## Problem to solve
Say how many lines of these entries include the word "brown", and answer with the number alone.
[Exercise data Boundary: Start]
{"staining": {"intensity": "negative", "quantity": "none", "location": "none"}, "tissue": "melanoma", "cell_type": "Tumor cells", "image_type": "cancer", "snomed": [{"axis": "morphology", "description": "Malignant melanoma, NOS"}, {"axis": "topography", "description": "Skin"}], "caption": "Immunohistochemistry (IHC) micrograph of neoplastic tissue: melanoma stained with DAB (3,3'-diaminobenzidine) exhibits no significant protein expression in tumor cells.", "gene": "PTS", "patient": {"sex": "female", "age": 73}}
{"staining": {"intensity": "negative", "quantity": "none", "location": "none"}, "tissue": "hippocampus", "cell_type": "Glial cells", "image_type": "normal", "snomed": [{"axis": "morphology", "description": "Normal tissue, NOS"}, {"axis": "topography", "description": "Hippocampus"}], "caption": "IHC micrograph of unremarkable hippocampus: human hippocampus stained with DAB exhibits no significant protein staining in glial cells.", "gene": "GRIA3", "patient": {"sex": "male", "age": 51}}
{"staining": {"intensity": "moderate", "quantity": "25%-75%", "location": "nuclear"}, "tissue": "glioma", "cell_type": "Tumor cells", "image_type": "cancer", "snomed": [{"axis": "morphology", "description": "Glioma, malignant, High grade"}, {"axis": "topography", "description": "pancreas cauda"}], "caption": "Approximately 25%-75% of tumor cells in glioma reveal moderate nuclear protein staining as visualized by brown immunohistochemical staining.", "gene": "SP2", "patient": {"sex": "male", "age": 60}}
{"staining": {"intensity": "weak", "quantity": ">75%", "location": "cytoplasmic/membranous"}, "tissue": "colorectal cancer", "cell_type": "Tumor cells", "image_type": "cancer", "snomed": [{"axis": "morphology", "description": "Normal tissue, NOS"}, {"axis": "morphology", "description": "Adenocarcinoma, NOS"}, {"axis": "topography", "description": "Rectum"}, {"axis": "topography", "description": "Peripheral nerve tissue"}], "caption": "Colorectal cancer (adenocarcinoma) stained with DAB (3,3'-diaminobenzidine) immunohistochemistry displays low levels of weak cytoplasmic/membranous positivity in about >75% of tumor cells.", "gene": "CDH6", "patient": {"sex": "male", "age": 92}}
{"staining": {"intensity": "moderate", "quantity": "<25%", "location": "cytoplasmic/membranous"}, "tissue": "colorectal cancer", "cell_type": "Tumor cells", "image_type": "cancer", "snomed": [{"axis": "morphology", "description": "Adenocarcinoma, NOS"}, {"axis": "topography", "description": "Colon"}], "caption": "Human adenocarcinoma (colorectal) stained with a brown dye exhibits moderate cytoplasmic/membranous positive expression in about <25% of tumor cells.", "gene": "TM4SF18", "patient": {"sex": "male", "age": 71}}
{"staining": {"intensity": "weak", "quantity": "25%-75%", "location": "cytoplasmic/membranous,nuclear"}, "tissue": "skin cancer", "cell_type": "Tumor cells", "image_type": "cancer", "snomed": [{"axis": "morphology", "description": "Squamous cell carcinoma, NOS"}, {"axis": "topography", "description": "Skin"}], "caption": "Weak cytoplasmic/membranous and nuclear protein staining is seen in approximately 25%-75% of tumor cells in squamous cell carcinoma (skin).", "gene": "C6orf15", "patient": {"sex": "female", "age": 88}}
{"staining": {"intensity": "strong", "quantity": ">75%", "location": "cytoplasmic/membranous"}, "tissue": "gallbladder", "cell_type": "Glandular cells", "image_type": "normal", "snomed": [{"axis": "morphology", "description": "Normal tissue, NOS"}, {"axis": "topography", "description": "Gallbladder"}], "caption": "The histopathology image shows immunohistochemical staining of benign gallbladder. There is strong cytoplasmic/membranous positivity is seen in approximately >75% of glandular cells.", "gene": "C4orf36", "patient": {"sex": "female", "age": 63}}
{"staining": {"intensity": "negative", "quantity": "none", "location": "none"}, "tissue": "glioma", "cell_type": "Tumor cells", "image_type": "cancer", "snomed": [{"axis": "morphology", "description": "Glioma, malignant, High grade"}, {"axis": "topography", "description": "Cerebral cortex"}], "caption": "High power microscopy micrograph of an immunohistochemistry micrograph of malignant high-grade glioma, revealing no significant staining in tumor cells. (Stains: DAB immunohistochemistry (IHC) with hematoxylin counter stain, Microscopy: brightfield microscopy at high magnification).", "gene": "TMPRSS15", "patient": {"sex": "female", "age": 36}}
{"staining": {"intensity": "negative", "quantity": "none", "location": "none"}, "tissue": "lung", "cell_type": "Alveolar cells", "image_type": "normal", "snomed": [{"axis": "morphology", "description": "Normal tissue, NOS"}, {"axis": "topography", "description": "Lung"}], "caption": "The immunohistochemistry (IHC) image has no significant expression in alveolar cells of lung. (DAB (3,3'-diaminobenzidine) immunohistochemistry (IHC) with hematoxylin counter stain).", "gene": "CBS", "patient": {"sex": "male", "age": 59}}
[Exercise data Boundary: End]
## Your response
2